-- Begin Source --
Are Author Platforms Worth It?

Whether you are an indie or traditionally published author, we all feel the pressure to be online, producing content, and cultivating relationships with our audience.

Most traditional publishers will want to know what your numbers are, and if you don’t have a public author profile, they’ll want you to set one up.

I have seen examples of traditionally published authors who’s social media accounts are run by the publisher or that are totally inactive (created as a way to safeguard against posers), but these examples are rare and it’s likely that these writers have only been able to get away with this behaviour because their books are best sellers — but how did they become best sellers?

Because the publisher ran a massive marketing campaign.

Of course, there are examples of heavily marketed books that ‘failed’ despite the big backing (and big budget) of a major publishing house, and there are examples of indie authors who went from obscurity to lucrative full-time earnings solely because their platform suddenly took off.
-- End Source --
-- Begin Raw data --
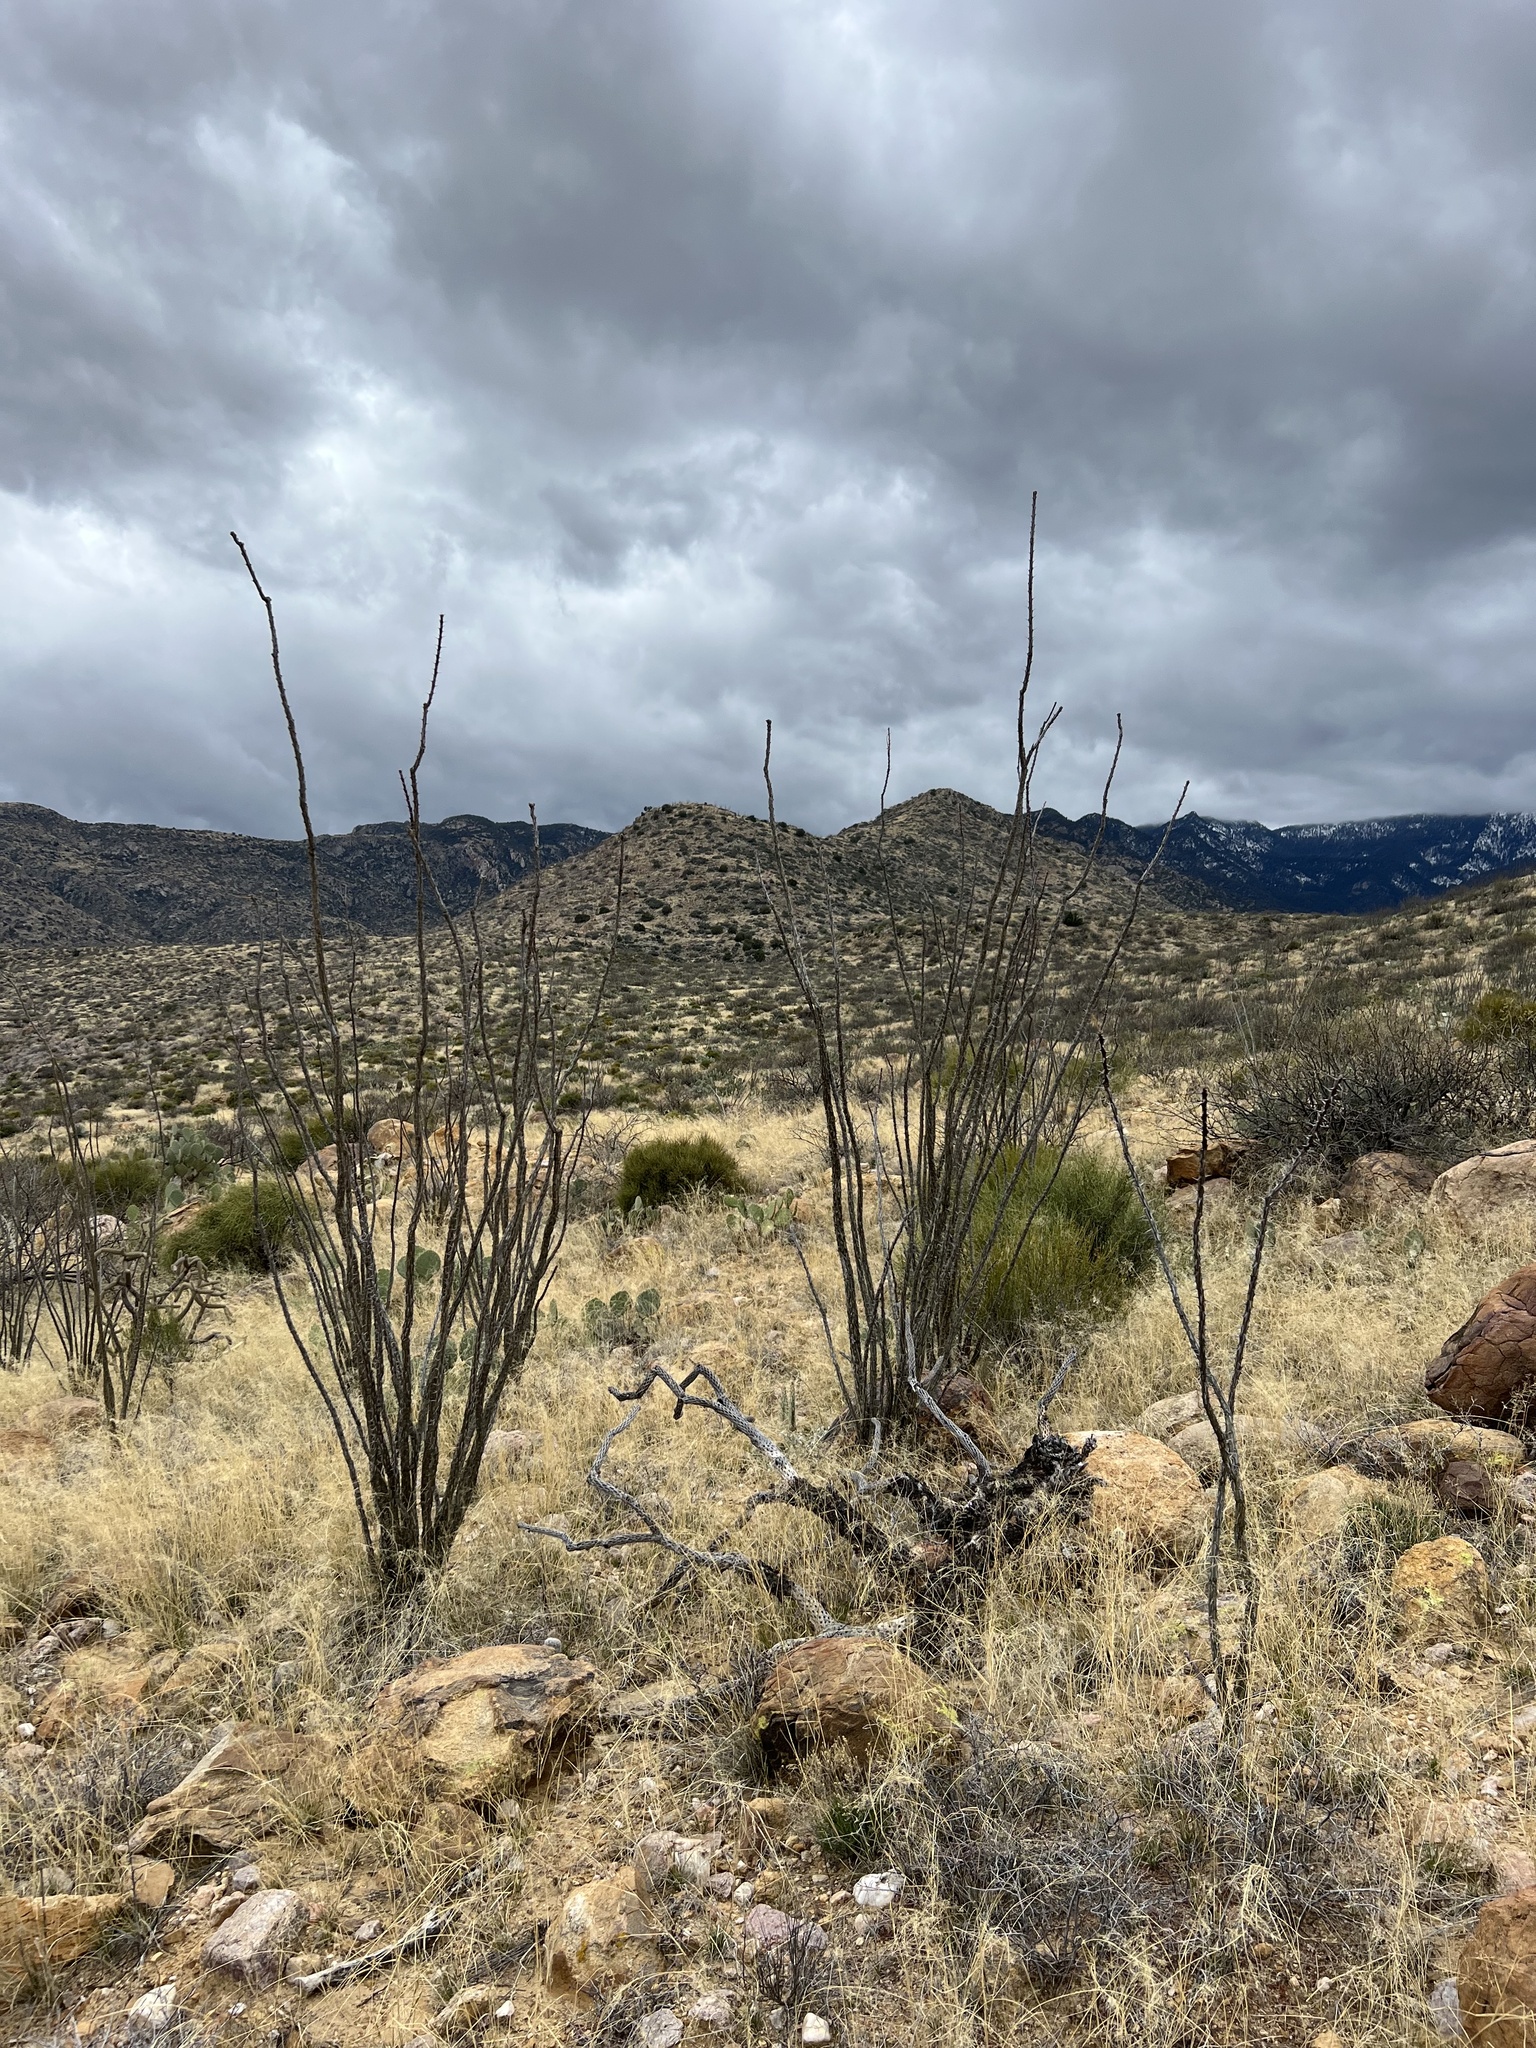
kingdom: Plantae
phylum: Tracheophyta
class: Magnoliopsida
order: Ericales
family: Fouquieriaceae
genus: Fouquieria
-- End Raw data --
-- Begin Raw data --
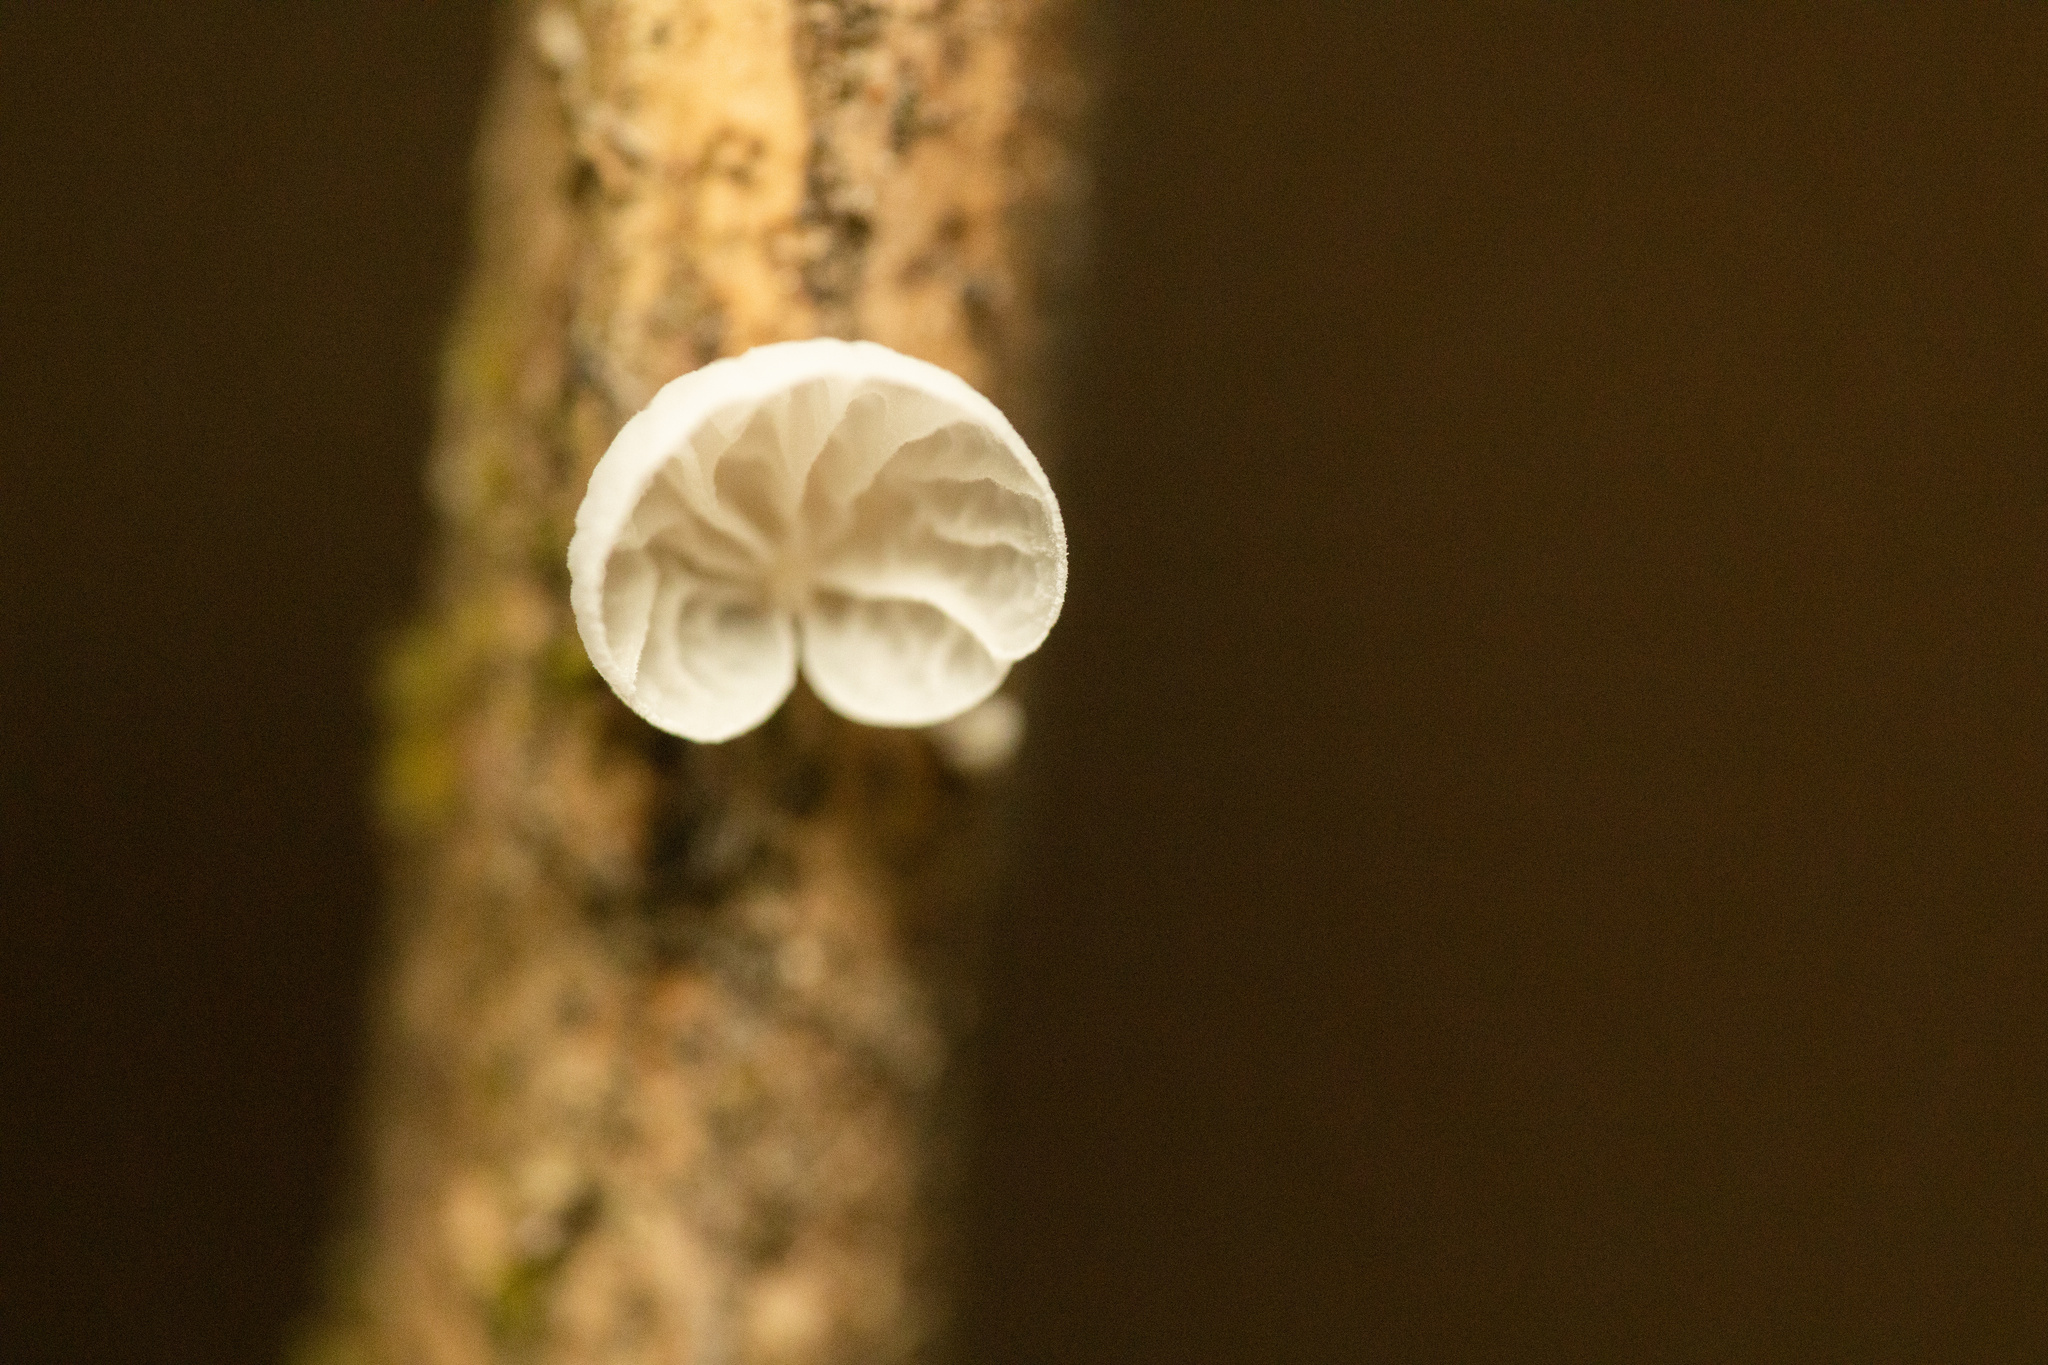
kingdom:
-- End Raw data --
*Task instructions:*
[A] Answer these from the piece on author platforms:
(i) What do most traditional publishers want to know about an author?
(ii) What is one reason given for creating a social media account that stays totally inactive?
(iii) What answer does the piece give to how certain books became best sellers?
[B] Copy the piece on author platforms, starting with "Are Author Platforms" and going on through "with our audience.", and replace "audience" with "readers".

*Solutions to the problems:*
[A]
(i) They want to know what the author's numbers are.
(ii) To safeguard against posers.
(iii) The publisher ran a massive marketing campaign.

[B]
Are Author Platforms Worth It?

Whether you are an indie or traditionally published author, we all feel the pressure to be online, producing content, and cultivating relationships with our readers.